= Stern Hall (Berkeley) =

All-female residence hall at the University of California, Berkeley

Stern Hall is an all-female residence hall at the University of California, Berkeley, constructed and operated by the University. It was built in 1942 on a $258,000 grant from Rosalie Meyer Stern, daughter of Marc Eugene Meyer and widow of Sigmund Stern, class of 1879. It is the sister hall to Bowles Hall, the all-male residence on campus. The Hall was first opened for 90 undergraduate women; currently it houses approximately 267. It is located at Hearst Avenue and Highland Place.

==The Building==

The Hall was designed by William Wurster, the former dean of the College of Environmental Design. The building has four floors comprising single, double and triple occupancy rooms, with a limited number of suites. Bathrooms are either single-sex or co-ed; all males must announce themselves when entering the co-ed bathrooms. In 1959, a new wing, adding room for 47 more residents, was completed. A second wing was added in 1981.

Stern Hall has a number of notable features: an original Diego Rivera mural entitled "Still Life and Blossoming Almond Trees" is located at the bottom of the spiral staircase leading off from the main lounge, and a painting of Rosalie Meyer Stern hangs in the Stern Library. The library itself contains a valuable collection of French literature, donated by a member of the Stern family.

Stern Hall was built fifty feet to the east of its originally planned location, after investigations in Lawson Adit revealed its original location was seismically unsafe.

==Traditions==

Stern Hall has had traditions that involve Bowles Hall. Included among these is the annual setup dinner and dance, where the ladies of Stern and the men of Bowles are randomly paired up to enjoy a catered, semi-formal dinner and dance.

In addition, every Thursday night, the men of Bowles trek up fire lane to sing to the ladies of Stern. The serenade begins and ends with the "alakazoo chant," and includes the Bowles Hall Drinking Song and the California Drinking Song. Starting from fall of 2006, the repertoire of songs began to include one Bowlesmen-chosen pop song, different each week. There is also a song written specifically about Stern, the Stern Hall Eating Song, which is now considered to be taboo.

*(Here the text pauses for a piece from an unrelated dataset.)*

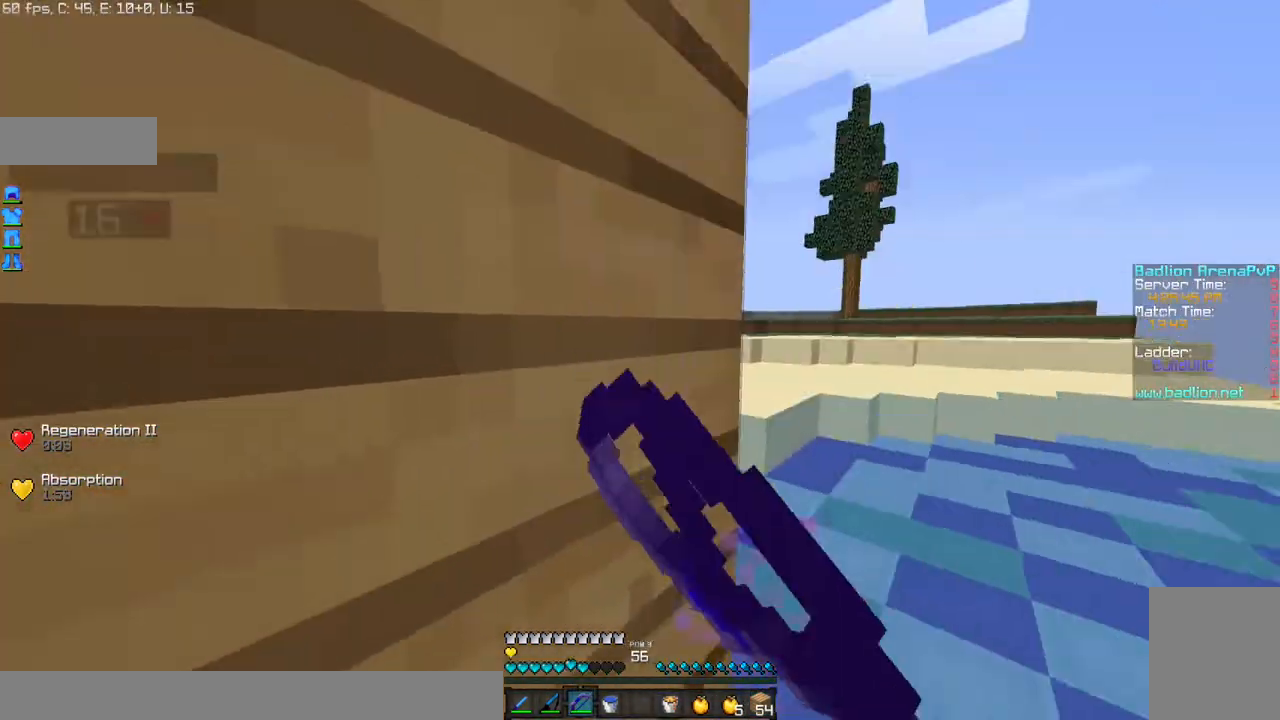
{"keys": [], "mouse": ["left", "right"], "events": [[300, "a", "up"]]}
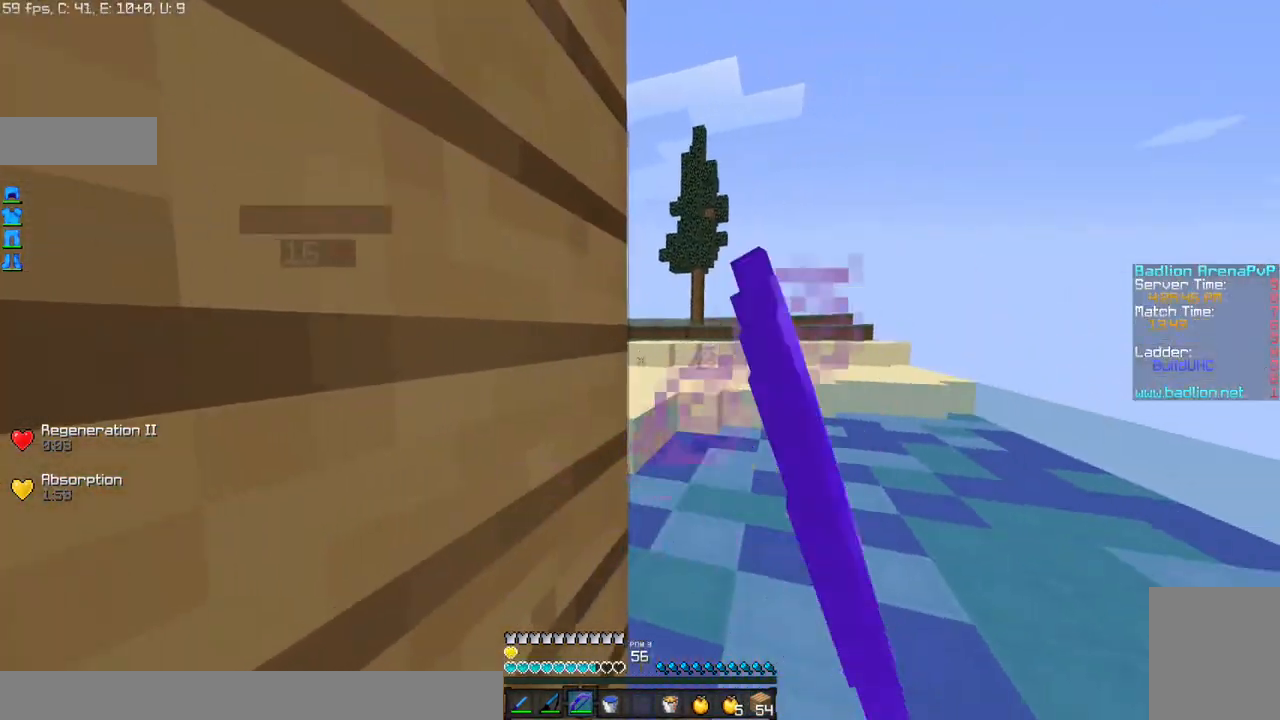
{"keys": ["d", "w"], "mouse": [], "events": [[401, "mouse_right", "up"], [401, "w", "down"], [434, "d", "down"], [434, "mouse_left", "up"]]}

Each semester, a Senior Dinner is held for all graduating seniors residing in Stern. Seniors receive a small farewell gift, and take a customary picture together. Usually the dinner is catered by the dining commons, and often there are open spots for non-seniors as well.

Stern Hall, like all Berkeley residence halls, has a Resident Hall Association, known colloquially as "Hall Ass." Stern Hall Association members are student residential leaders who, along with Residence hall staff, plan activities and events for the residents of Stern Hall in an effort to create a positive living community. Traditionally, the positions on the Stern Hall Association include President, Executive Vice President, Social Vice President, Treasurer, Secretary, Historian, and Publicist. All positions on the Hall Association are elected by the residents of Stern Hall at the beginning of each semester (except for the Treasurer position, which is year-long).